Der Proviant: Nudelsalat, „Erdnusswatschen“ & der Plan mit den Läden
Bevor wir überhaupt einen Fuß auf die Strecke gesetzt hatten, war klar: Ohne richtig Mampf geht hier gar nix. Jonas hat einen Familien-Topf Nudelsalat zubereitet, und ich hatte meine berüchtigten „Erdnusswatschen“ im Gepäck – Wraps mit Erdnussbutter, Nutella, Obst und Nüssen. Klingt wild? Ist wild. Aber pures Energie-Gold.

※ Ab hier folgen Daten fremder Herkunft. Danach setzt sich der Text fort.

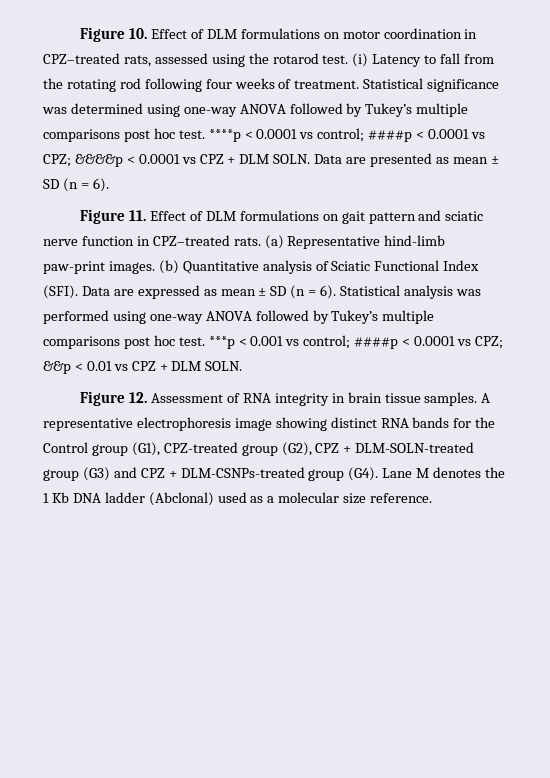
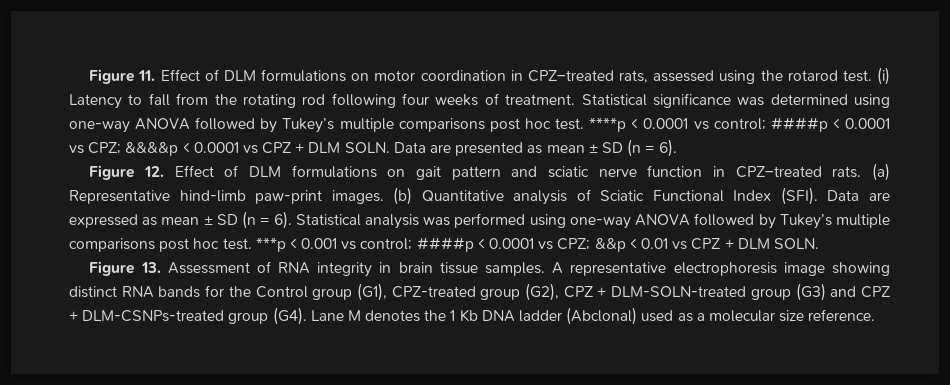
[80,27,148,42] Figure 10. -> [89,69,156,84] Figure 11.
[129,210,147,221] 11. -> [143,166,164,177] 12.
[129,392,148,403] 12. -> [140,262,161,273] 13.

Dazu noch Müsliriegel für den schnellen Zucker-Kick für die kleinen Pausen. Ursprünglich wollten wir ja unterwegs in Läden einkaufen – wir sind extra von Donnerstag auf Freitag gelaufen, damit alles offen ist. Am Ende haben wir: nichts nachgekauft. Null. Nada.

Alles, was wir dabeihatten (plus eine kleine Café-Ausnahme mit süßem Stück), hat gereicht. Und bei 100 Kilometern darf man sich ja wohl was gönnen, oder?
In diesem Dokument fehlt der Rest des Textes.